How are SmartSign Values Computed?

  • For each metric, Gainsight fetches the data for 14 weeks, if available. Churn and Inactive accounts are filtered out. Only Active accounts will be scored and may have fewer weeks.
  • Compute a time weighted average of each metric, where recent weeks have a higher weight. (The weights are linearly decreasing from most recent, to the oldest, and the norm of the weights = 1). This means more recent usage counts for more when computing the scores.
  • Normalize each time weighted average metric by its selected normalizer. This ensures that the apple to apple comparison is done.

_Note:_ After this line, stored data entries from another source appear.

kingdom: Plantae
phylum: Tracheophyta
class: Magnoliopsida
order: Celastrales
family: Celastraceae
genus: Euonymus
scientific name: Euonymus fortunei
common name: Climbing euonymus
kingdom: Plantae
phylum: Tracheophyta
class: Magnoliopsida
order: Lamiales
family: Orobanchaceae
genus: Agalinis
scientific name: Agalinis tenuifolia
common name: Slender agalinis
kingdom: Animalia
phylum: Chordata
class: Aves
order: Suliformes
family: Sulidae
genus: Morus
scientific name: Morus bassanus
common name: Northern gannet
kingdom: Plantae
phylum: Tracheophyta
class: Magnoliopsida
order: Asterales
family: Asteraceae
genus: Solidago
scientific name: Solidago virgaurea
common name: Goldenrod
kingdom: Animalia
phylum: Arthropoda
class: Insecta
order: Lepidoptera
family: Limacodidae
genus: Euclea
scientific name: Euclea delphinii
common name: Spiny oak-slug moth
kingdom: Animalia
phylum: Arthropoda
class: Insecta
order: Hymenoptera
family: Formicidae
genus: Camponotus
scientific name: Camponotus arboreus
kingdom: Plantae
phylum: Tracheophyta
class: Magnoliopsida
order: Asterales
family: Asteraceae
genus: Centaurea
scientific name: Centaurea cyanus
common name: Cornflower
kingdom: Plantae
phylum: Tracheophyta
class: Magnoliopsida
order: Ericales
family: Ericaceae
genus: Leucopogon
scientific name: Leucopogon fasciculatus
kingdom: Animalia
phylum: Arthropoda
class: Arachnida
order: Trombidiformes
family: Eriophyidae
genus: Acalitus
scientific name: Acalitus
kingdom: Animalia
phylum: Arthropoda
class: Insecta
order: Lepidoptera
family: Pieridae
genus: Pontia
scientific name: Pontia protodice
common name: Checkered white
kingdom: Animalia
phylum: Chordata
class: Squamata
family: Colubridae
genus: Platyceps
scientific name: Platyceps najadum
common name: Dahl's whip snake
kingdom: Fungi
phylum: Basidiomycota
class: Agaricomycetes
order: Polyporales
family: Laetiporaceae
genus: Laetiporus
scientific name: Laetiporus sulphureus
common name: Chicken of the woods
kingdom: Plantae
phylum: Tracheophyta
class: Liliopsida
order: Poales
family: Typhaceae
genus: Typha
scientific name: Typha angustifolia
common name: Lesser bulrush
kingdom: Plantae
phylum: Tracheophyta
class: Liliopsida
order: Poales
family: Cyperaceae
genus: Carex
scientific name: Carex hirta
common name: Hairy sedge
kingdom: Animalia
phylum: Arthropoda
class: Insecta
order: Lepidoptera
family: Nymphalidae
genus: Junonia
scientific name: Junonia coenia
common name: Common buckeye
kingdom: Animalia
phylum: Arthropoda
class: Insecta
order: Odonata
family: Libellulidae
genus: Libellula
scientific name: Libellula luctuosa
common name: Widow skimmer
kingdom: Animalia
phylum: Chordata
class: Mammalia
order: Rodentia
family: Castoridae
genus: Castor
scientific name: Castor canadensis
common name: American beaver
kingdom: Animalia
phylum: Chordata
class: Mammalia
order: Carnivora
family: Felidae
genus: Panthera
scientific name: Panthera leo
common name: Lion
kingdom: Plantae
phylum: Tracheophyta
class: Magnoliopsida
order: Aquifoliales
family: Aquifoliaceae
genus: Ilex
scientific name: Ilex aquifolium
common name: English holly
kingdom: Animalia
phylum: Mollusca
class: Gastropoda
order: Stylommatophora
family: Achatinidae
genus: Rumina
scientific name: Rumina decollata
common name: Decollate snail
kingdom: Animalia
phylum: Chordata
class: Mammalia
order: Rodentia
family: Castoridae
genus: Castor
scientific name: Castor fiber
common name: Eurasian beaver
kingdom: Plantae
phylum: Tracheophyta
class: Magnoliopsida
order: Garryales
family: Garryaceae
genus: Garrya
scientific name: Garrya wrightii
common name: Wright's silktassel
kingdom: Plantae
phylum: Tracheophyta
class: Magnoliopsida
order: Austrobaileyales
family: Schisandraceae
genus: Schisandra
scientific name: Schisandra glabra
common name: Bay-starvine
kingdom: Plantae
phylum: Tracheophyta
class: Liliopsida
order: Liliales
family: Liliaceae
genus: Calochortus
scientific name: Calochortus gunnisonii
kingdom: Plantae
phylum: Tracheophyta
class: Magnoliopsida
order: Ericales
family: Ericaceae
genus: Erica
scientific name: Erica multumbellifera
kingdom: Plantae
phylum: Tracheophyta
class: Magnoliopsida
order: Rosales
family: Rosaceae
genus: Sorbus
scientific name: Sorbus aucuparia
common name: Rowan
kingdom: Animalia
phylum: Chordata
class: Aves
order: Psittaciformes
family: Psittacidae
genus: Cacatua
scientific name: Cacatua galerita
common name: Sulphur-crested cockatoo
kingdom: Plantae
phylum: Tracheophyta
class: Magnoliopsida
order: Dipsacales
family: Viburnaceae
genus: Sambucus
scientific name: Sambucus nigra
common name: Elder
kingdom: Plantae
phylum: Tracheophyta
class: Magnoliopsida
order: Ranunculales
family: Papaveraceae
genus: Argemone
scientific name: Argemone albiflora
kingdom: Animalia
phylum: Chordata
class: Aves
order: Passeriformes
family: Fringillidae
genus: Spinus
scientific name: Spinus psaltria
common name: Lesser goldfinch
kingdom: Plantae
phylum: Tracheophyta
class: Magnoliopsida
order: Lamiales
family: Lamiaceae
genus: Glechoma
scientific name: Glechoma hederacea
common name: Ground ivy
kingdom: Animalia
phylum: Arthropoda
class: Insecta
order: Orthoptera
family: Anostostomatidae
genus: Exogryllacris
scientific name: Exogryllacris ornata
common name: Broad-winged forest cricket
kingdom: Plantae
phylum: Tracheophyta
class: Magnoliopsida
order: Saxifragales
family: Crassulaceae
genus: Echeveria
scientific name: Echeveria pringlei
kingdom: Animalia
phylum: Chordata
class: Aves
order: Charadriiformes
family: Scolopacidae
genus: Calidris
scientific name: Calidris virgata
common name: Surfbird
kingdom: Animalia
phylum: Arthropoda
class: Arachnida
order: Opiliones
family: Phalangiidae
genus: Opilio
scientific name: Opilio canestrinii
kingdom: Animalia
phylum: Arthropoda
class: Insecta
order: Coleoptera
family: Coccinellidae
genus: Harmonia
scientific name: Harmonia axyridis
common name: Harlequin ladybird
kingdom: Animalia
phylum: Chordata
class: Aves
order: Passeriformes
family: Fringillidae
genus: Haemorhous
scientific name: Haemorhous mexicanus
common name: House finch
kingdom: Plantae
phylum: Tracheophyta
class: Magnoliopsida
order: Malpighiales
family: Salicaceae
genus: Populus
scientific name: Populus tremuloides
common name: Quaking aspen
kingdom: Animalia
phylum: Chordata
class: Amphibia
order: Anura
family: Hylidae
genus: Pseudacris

  • Apple to apple comparison example: If Logins are used as the metric to compute SmartSigns. Large customer could possibly have more logins than small customers and hence, the large customers will get higher scores without normalization. If the time weighted average logins are normalized by number of users, then the metric represents average metric per user. This leads to an apple to apple comparison.
  • Rank customers for each metric from best to worst (for some metrics higher is better, and for others lower is better). Unless the More is good check box is deselected when setting up SmartSign, it is assumed that higher values of a metric is better.
  • Use a customer sorting algorithm that considers the individual ranks for each metric to rank all customers. The rationale is that for each two customers, if customer A has a higher rank than B in more metrics, then customer A will be ranked higher.
  • Gainsight translates the rank into a score from 0 to 100 (no bell curve anymore). The score is just the percentile rank. If a customer gets a score of 20, that means the same customer is better than 20% of the overall customer set for those metrics.

Note: When you create a SmartSign, if the selected metrics or columns have 0s/blanks/nulls in more than 50% of the rows, an error will be generated: Your SmartSign <name> could not be generated because All Score Metric dropped after suitability check. This is a functionality of the SmartSign feature that has been included because scoring WILL NOT work properly in a case where all the metrics/columns chosen are sparse. Edits can still be made as necessary to change the weight, or to change the measure that is being referred to.